| The input |
[Start of section]

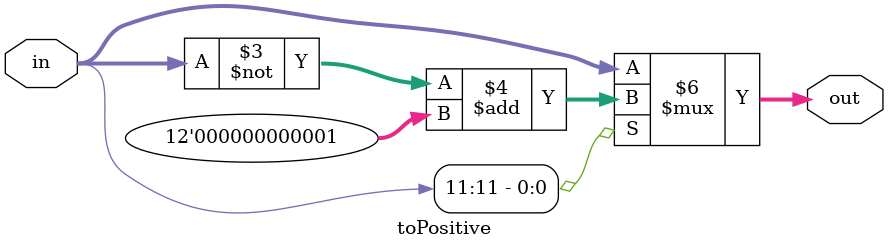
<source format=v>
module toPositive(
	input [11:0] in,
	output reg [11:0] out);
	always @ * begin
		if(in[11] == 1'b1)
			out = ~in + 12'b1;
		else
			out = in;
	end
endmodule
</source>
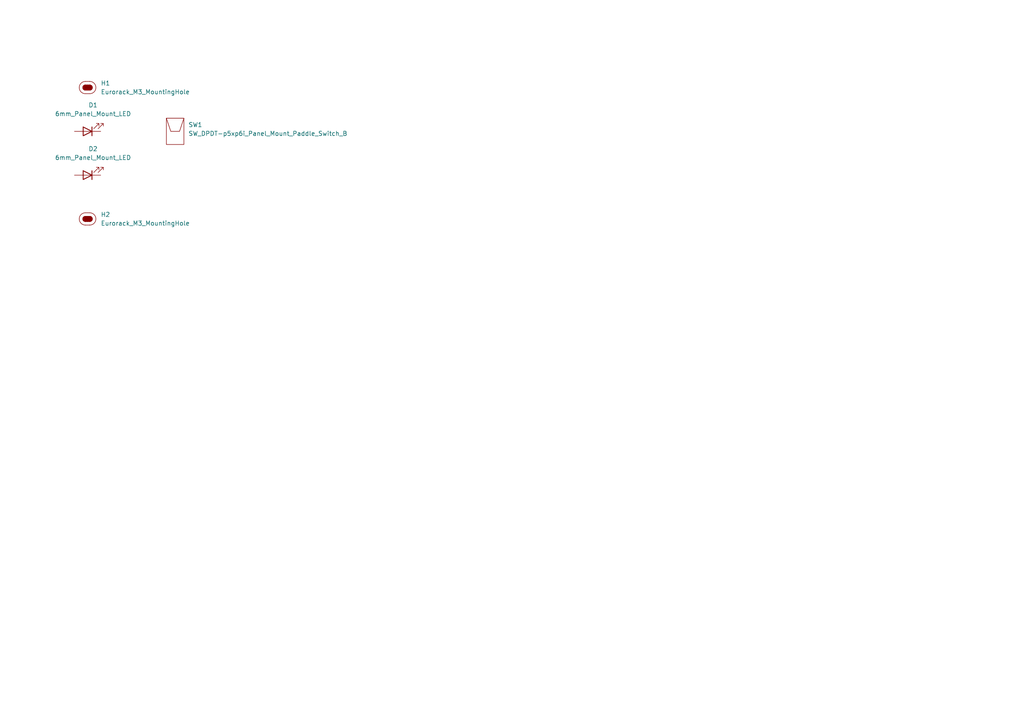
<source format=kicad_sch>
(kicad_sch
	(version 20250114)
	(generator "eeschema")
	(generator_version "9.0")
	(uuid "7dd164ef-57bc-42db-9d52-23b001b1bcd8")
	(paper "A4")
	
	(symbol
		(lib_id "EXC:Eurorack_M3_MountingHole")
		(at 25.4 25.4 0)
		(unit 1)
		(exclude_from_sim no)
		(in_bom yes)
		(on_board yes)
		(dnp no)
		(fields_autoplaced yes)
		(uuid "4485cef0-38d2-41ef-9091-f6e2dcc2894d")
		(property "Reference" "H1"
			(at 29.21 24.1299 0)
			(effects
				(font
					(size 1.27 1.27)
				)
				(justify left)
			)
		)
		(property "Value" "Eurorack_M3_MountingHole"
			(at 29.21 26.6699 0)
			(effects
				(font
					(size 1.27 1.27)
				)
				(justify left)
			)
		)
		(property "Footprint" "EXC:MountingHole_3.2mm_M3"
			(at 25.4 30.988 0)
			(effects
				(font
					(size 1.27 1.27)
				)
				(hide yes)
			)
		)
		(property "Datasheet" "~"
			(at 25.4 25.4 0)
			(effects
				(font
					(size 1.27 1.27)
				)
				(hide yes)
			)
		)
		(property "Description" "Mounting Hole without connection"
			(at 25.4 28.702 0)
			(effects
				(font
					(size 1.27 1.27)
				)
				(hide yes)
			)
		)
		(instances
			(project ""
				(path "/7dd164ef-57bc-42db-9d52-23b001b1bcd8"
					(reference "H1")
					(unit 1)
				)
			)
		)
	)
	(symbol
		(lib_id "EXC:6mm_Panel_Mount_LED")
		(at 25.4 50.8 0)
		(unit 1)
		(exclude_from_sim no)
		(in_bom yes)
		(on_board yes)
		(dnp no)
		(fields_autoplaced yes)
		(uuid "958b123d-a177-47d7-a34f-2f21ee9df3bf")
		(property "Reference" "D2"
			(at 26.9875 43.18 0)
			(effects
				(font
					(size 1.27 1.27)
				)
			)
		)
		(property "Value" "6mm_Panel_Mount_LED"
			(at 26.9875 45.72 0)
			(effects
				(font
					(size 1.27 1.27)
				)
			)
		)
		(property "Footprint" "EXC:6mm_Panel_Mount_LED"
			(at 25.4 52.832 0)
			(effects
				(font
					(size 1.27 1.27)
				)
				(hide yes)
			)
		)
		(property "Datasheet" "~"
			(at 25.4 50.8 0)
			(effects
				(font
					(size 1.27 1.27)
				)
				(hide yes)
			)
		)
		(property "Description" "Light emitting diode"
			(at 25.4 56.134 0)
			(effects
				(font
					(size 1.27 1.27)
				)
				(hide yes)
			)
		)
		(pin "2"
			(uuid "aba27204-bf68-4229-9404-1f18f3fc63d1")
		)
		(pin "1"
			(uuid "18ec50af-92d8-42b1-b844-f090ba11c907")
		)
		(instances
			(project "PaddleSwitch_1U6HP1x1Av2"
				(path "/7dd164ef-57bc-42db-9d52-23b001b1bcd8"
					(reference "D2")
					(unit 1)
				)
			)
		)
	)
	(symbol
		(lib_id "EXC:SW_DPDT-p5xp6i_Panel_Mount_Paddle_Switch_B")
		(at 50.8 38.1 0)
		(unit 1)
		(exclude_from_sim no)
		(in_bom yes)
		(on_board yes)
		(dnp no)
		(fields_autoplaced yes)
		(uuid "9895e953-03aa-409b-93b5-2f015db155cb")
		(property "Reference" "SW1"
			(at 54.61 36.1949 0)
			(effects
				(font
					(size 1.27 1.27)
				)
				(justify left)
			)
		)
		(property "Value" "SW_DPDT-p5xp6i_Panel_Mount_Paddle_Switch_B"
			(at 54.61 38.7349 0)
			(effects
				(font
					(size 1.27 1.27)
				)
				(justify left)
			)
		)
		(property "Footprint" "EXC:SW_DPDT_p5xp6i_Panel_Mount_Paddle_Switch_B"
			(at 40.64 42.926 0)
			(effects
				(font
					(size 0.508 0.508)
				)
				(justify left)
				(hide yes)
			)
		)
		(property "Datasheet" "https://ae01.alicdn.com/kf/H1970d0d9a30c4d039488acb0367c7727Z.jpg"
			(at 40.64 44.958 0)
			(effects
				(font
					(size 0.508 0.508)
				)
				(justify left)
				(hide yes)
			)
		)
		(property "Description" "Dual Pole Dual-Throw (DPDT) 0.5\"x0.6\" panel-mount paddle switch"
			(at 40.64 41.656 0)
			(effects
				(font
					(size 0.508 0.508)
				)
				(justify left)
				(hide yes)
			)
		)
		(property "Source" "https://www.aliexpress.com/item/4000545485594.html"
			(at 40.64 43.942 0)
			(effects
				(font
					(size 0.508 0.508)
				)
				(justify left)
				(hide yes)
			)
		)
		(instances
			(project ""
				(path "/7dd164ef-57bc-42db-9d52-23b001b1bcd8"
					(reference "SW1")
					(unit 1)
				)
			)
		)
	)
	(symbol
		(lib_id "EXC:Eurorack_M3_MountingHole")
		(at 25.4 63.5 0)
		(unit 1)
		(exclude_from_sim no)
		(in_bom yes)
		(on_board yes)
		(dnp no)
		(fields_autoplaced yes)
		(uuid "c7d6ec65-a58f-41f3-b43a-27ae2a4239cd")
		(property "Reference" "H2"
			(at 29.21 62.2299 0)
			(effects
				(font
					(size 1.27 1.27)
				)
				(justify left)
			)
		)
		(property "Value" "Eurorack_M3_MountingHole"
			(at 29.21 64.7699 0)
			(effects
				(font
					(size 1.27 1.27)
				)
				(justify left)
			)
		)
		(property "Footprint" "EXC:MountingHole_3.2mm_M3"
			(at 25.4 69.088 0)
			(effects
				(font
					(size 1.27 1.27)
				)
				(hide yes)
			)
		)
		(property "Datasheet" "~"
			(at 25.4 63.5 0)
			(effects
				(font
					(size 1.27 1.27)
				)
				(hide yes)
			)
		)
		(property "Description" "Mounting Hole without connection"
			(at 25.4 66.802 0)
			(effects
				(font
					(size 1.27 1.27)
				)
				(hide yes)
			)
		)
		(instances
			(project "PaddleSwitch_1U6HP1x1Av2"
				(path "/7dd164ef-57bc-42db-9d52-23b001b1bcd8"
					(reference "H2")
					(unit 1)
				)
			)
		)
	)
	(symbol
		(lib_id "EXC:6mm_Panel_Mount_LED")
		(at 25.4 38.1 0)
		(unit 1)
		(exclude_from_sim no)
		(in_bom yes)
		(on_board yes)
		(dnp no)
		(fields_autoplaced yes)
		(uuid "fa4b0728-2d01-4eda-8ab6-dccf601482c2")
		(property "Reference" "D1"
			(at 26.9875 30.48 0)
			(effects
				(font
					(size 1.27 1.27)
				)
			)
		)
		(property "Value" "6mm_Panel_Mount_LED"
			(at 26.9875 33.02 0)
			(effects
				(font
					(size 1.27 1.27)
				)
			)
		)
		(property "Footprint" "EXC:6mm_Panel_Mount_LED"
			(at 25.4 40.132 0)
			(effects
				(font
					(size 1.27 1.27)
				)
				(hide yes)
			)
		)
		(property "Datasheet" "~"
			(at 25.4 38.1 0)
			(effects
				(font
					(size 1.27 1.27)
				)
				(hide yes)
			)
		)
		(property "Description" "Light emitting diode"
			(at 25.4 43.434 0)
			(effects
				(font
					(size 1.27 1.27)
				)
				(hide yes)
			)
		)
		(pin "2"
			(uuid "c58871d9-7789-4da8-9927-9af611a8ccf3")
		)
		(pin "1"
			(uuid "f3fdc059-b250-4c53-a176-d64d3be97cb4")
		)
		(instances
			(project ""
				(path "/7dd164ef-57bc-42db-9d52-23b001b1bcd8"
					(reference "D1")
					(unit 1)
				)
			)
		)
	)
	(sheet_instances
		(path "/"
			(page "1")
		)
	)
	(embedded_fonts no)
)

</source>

[End of section]

| Directive |
In the records above, find every line that contains the word "format" and copy it.

| Response to this task |
<source format=v>
<source format=kicad_sch>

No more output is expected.